The Pfizer and Moderna COVID-19 vaccines are made using messenger RNA (mRNA), the genetic material that contains instructions for cells to build antigen proteins. These mRNA vaccines represent a fundamentally different approach to traditional vaccines. The overarching goal of the project is to develop an integrated platform that includes high throughput deep learning and novel experimental systems that predict and produce thermally stable mRNA vaccines.
Essentially, all vaccines are used to stimulate and train the body’s immune system to recognize and destroy pathogens. Traditional vaccines contain either killed or weakened forms of a virus or bacterium or proteins associated with the pathogen to provoke an immune response. Rather than introducing a pathogen or associated protein directly, mRNA vaccines introduce genetic information that instructs cells to make proteins that are associated with the pathogens, triggering an immune system response.
While mRNA vaccines have several major advantages over traditional vaccines – precise immune responses, rapid development and production processes, inherent safety – there are a few significant drawbacks. The most critical of these is the overall thermal instability of RNA, which begins to break down above freezing temperatures. As a result, mRNA vaccines require stringent cold chain conditions for manufacturing, storage and worldwide distribution, which has hindered their widespread utilization particularly in rural areas and developing countries that lack ultracold freezers and cold-chain assurance.
The X-Grant team will develop a machine-learning platform that uses deep learning to predict the thermal stabilities of various RNA from sequence information. The team will then develop a DNA/RNA synthesis platform that supports the prototyping of mRNA vaccines and tests the immunogenicity/efficacy of each of the prototype vaccines.
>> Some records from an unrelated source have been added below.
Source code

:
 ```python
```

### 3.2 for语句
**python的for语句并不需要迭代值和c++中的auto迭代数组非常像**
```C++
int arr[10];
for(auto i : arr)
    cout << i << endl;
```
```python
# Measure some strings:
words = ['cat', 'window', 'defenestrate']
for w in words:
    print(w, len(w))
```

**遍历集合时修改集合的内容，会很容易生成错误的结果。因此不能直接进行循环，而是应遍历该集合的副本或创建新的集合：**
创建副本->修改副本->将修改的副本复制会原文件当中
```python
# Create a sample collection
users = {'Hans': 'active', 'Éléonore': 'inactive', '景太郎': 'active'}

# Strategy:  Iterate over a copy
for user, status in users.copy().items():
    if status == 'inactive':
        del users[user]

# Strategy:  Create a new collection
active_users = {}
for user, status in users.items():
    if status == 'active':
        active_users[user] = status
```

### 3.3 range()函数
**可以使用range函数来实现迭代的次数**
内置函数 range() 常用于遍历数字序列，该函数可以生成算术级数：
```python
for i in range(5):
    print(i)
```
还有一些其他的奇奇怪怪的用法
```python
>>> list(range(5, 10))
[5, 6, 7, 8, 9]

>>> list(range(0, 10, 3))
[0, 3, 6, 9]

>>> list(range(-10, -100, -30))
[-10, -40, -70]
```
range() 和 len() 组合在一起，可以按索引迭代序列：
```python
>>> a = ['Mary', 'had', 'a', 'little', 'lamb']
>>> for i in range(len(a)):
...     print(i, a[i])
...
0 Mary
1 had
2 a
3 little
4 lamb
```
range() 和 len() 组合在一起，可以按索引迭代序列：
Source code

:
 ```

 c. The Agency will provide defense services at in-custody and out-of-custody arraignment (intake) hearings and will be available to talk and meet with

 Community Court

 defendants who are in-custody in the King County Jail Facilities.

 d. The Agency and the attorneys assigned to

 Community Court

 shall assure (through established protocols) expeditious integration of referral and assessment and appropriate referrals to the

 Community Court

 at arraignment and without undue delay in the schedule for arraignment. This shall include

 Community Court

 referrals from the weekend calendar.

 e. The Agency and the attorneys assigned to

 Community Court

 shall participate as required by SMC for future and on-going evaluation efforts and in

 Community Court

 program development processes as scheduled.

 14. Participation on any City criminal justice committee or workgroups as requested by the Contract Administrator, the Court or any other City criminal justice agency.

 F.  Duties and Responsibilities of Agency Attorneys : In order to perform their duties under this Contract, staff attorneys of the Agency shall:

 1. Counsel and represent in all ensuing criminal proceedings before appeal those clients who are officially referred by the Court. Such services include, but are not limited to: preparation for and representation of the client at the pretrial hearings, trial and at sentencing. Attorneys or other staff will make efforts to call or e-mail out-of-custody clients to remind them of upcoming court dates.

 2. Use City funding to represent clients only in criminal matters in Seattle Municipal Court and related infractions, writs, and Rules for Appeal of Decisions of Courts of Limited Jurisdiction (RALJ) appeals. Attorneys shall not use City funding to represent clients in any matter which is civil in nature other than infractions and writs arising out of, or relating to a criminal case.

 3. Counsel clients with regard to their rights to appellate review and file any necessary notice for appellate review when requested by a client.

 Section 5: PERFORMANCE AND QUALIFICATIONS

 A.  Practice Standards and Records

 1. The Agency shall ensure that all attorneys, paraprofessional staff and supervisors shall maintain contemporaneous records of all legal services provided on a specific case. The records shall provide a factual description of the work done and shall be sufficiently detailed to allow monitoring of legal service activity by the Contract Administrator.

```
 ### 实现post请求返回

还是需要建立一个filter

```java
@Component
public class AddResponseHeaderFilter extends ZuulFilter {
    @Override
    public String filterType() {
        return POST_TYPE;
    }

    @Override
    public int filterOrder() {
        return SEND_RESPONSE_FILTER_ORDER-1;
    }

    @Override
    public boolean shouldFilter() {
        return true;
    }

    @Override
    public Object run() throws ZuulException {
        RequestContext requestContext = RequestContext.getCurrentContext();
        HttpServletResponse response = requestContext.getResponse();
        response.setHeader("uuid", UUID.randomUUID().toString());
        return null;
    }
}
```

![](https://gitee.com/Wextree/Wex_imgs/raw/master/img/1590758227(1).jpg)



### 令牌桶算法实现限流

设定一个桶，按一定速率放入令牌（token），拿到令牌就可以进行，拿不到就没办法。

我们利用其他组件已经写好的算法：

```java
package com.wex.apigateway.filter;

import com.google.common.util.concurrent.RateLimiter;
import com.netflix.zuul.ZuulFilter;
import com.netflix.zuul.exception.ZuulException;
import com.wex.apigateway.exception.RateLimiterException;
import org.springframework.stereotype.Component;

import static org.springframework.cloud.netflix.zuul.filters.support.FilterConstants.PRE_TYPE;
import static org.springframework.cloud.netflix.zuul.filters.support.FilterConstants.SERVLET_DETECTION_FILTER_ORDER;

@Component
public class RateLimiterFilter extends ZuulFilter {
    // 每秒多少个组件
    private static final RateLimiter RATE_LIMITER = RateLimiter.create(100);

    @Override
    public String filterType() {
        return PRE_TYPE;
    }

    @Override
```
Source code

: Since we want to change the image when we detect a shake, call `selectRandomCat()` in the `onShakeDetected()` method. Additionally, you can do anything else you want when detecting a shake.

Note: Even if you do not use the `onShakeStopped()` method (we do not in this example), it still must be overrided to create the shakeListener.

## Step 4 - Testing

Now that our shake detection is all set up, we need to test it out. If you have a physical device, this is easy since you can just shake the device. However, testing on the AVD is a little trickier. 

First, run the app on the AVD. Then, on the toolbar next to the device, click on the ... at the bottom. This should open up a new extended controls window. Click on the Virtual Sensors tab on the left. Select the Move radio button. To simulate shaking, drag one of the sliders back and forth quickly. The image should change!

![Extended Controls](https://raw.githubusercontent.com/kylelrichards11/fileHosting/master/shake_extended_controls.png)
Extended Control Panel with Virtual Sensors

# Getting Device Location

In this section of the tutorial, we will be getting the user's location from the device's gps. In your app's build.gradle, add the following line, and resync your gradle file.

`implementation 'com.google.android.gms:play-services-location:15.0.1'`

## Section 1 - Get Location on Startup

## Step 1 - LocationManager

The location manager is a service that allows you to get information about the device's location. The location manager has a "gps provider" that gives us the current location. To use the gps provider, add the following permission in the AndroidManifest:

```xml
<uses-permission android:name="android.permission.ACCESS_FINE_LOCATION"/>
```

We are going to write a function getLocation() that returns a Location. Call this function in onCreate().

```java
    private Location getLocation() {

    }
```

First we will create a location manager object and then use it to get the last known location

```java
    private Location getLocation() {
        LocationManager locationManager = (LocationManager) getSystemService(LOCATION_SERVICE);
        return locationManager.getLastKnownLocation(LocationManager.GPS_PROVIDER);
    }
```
The research will initially focus on COVID-19, but the goal is to make the platform flexible enough to expand into other infectious agents, cancers and other significant human diseases.
X-Grants, part of the President’s Excellence Fund at Texas A&M University, is an interdisciplinary program designed to bring faculty together across disciplines. The program’s goal is to unlock creative and imaginative ideas that will address important problems in areas that will significantly impact the most important challenges facing global society. More than 200 proposals were submitted to round four of the X-Grants program, thand eight were finally funded.
This team is composed of eight faculty members, including Sun, Arum Han, Xiaoning Qian and Yang Shen from the College of Engineering; Paul de Figueiredo, Dr. Julian Leibowitz and Jim Song from the School of Medicine; and Xiuren Zhang from the College of Agriculture & Life Sciences.